§ **DIRECTIVE**:
Copy the lines of the listing below word for word, from the line holding "example here: 9.45" through the line holding "That is 9.33", with both of those lines included. Leave the pictures out of your copy.

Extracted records

— begin —

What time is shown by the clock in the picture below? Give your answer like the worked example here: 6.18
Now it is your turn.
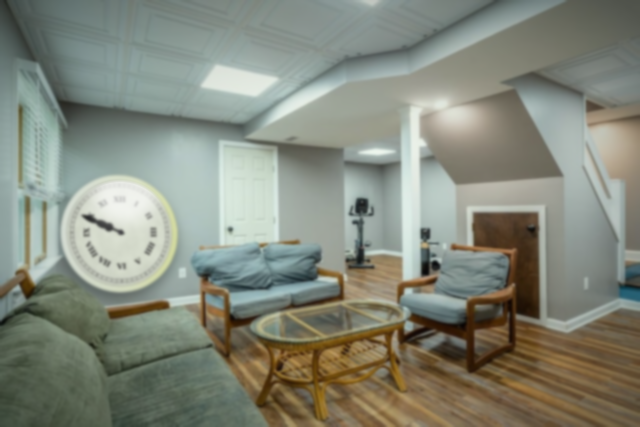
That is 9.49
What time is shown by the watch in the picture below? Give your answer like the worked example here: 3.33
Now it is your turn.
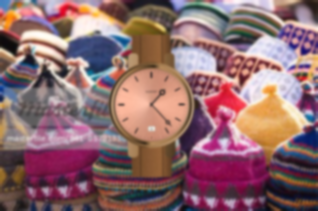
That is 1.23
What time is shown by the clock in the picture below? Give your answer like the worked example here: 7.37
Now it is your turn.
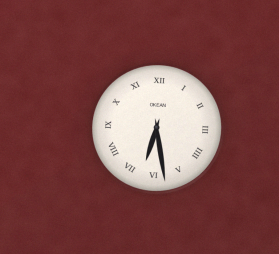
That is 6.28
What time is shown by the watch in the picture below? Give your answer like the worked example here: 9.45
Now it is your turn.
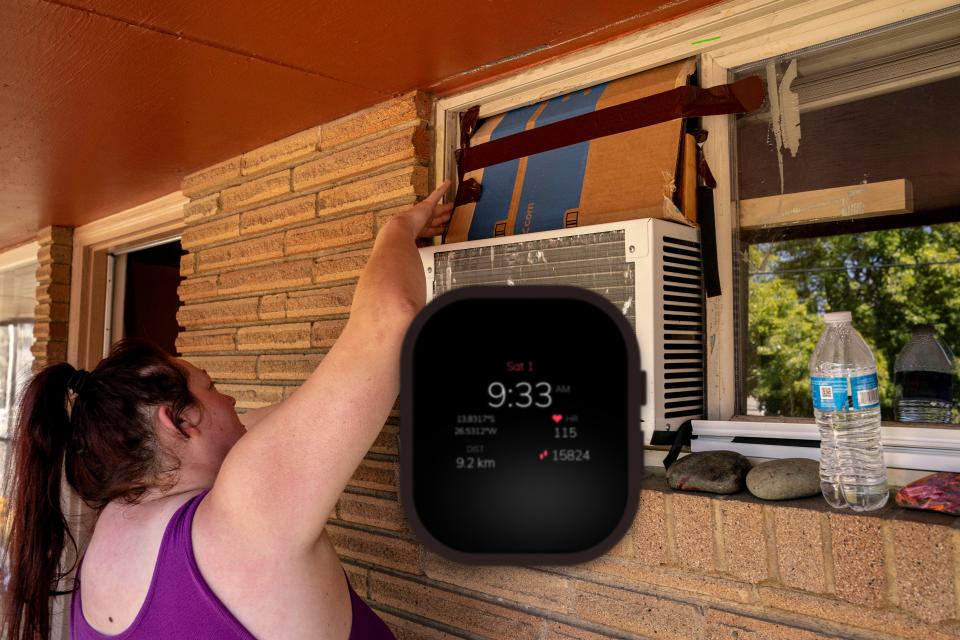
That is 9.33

— end —
— begin —

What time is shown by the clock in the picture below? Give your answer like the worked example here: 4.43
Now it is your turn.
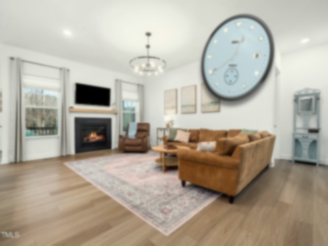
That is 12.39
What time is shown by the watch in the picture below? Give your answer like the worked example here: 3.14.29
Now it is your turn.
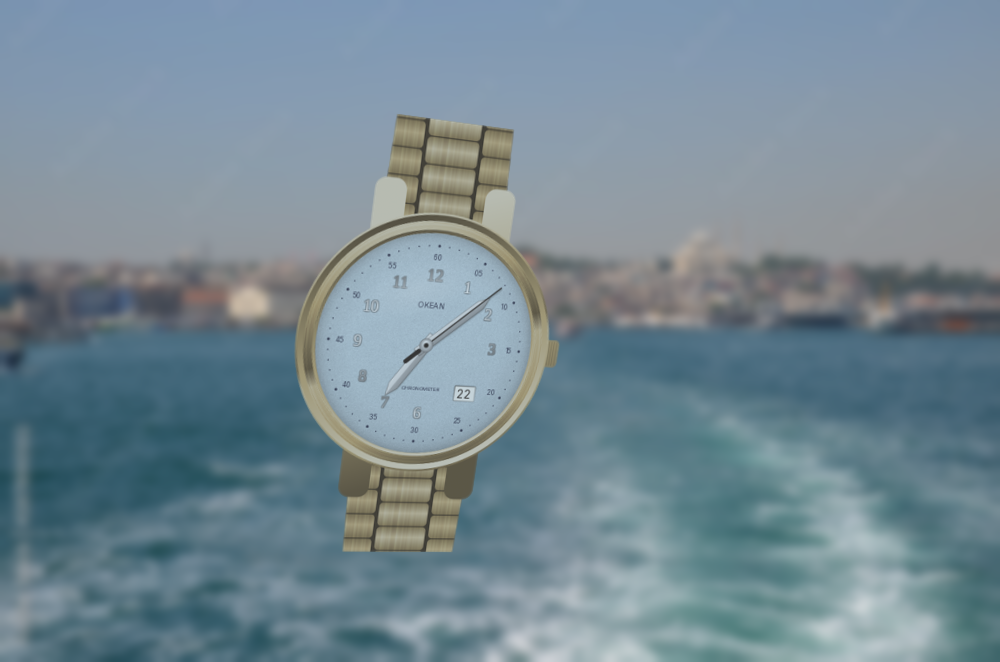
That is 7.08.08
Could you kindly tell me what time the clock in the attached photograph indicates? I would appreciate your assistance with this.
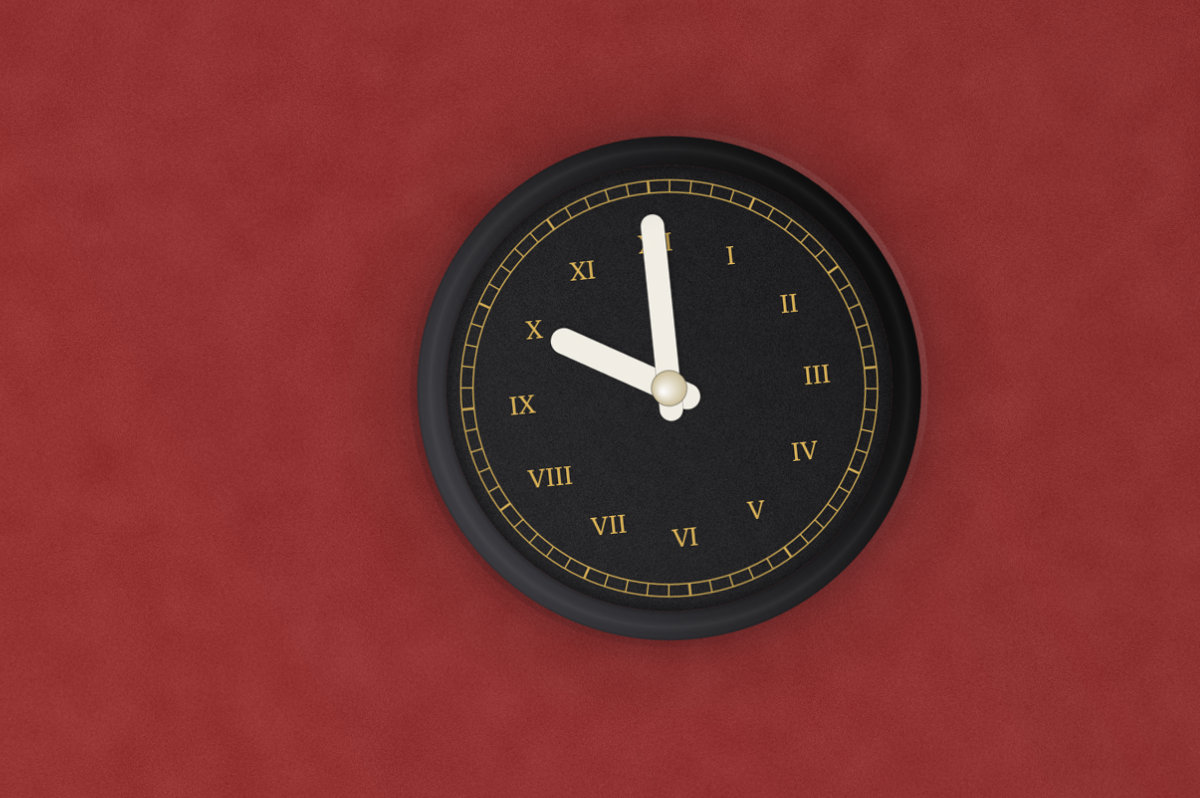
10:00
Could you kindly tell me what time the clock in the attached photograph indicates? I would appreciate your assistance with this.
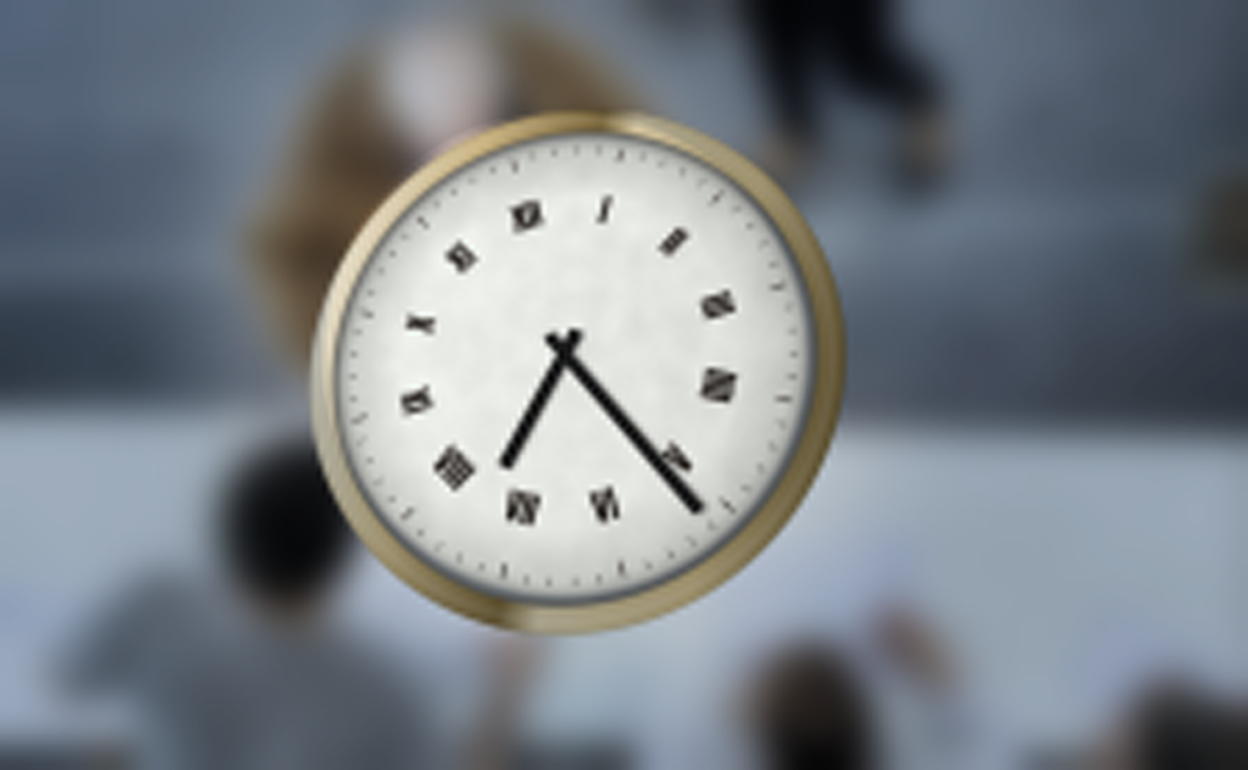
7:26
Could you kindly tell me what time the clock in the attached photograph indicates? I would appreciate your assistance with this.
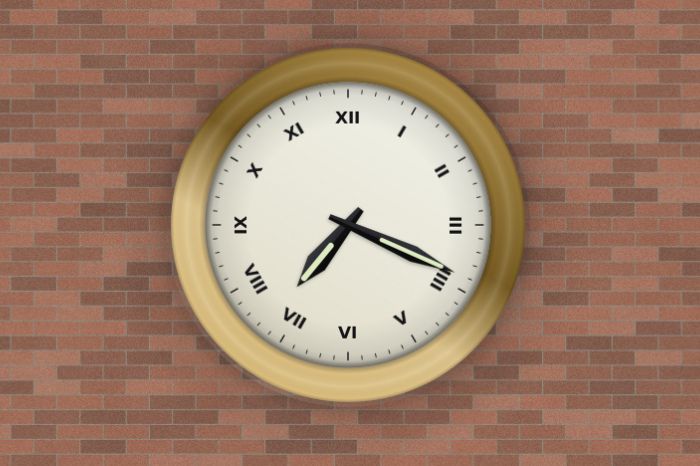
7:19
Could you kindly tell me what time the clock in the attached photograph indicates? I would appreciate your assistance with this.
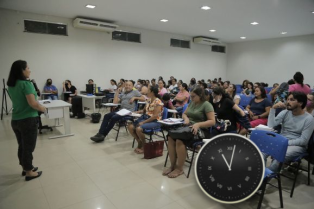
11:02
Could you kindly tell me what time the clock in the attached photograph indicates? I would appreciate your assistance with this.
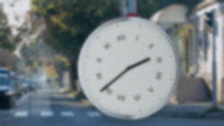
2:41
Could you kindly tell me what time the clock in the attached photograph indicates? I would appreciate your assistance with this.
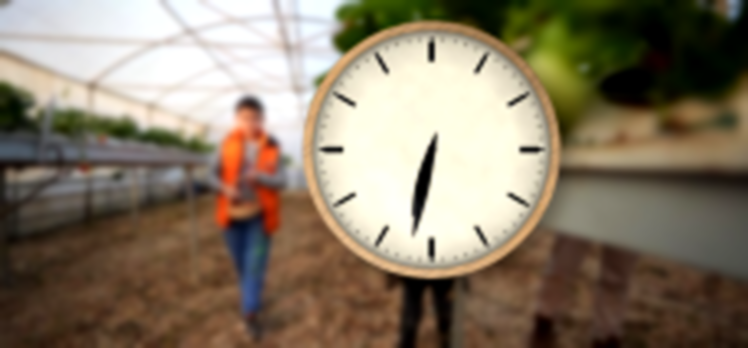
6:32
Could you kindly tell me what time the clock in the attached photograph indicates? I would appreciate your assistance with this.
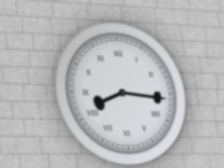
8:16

— end —
— begin —

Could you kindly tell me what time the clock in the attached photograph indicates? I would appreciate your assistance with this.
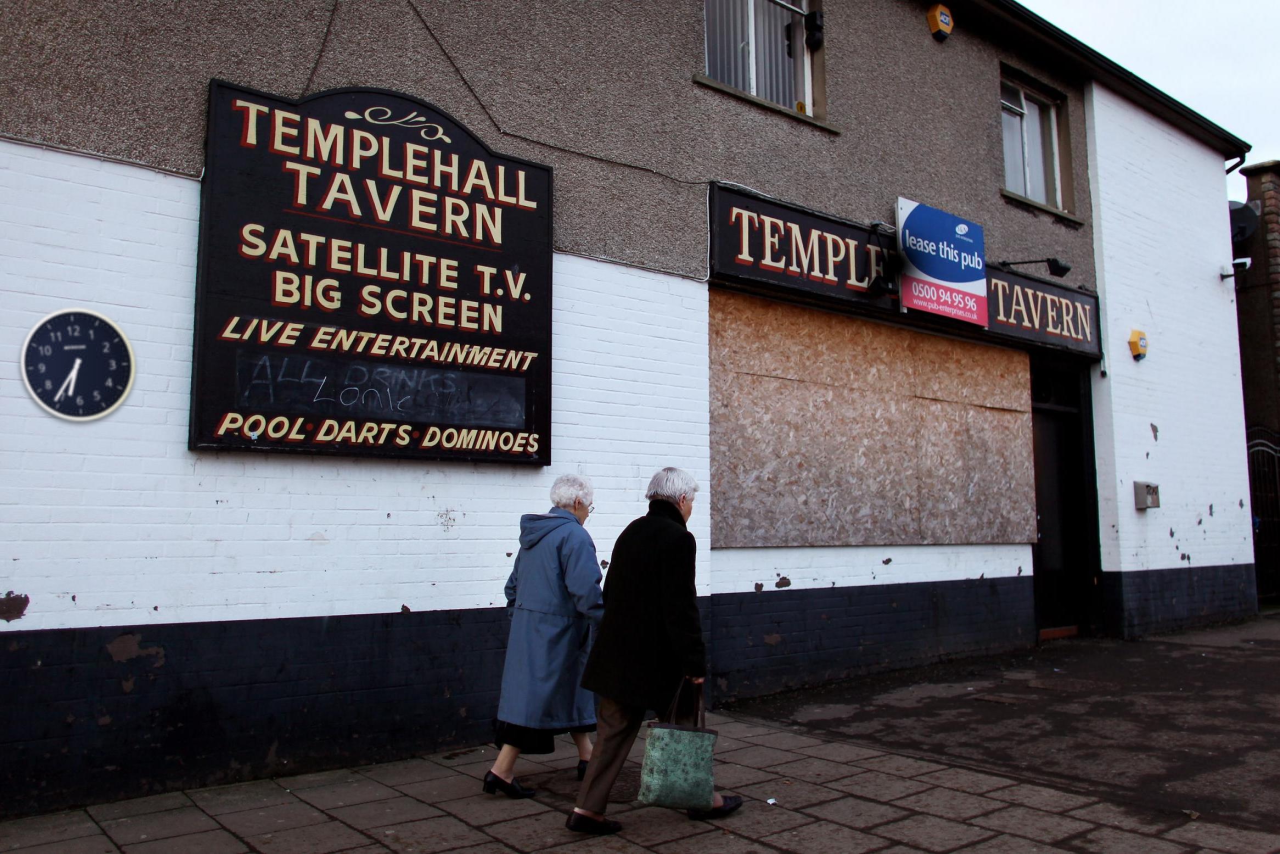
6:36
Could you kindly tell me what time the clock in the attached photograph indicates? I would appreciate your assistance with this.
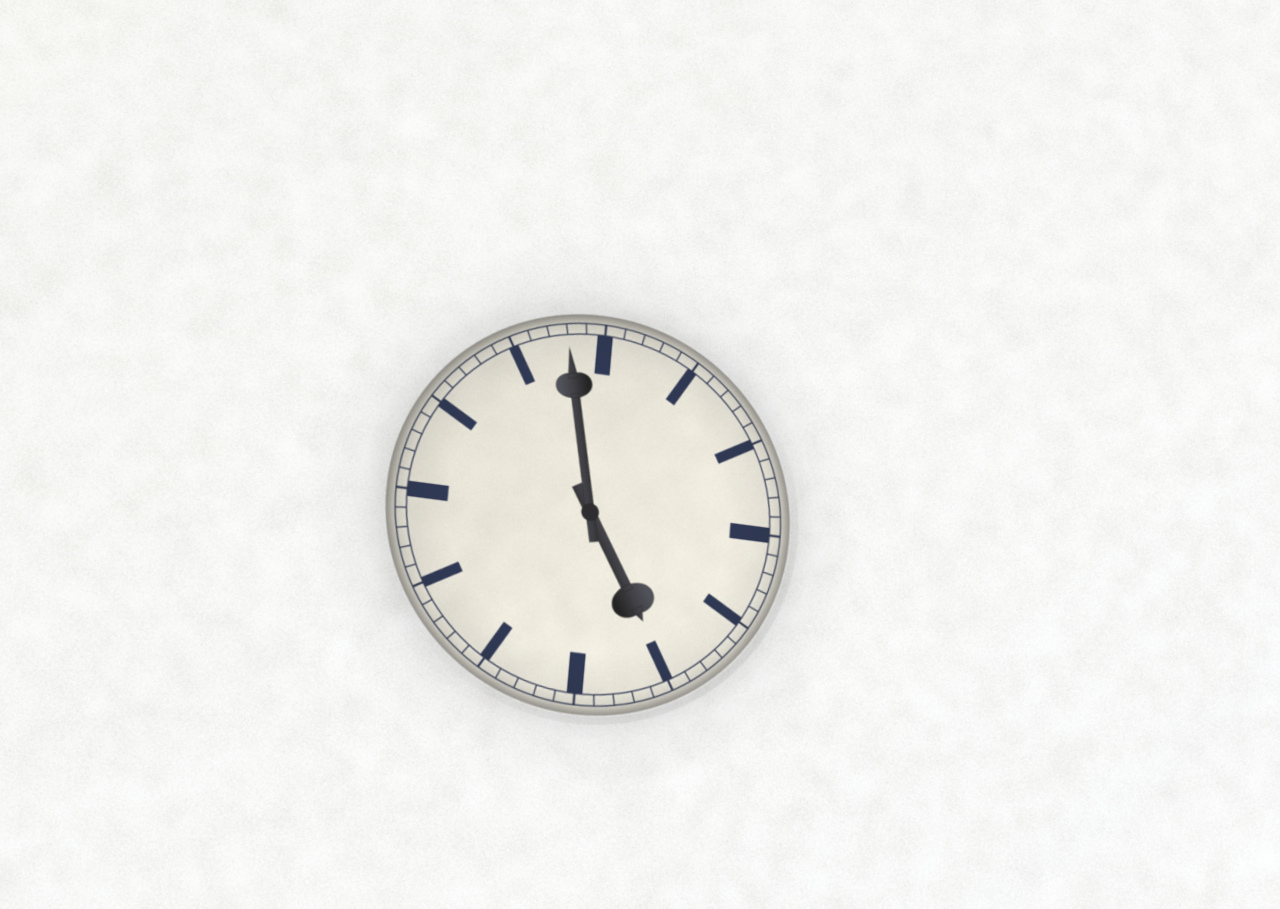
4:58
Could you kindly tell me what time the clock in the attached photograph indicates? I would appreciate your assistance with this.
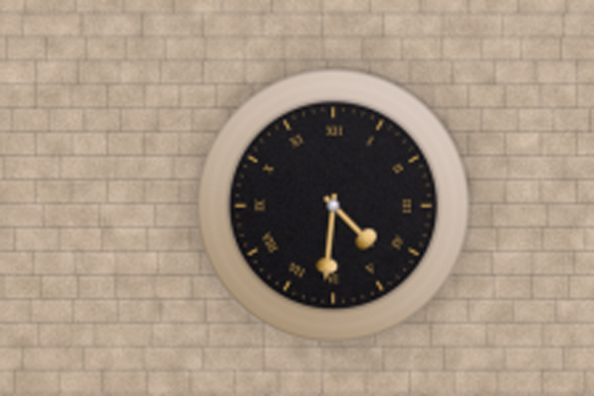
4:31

— end —

§ **WRITTEN ANSWER**:
What time is shown by the watch in the picture below? Give your answer like the worked example here: 9.45
Now it is your turn.
That is 9.33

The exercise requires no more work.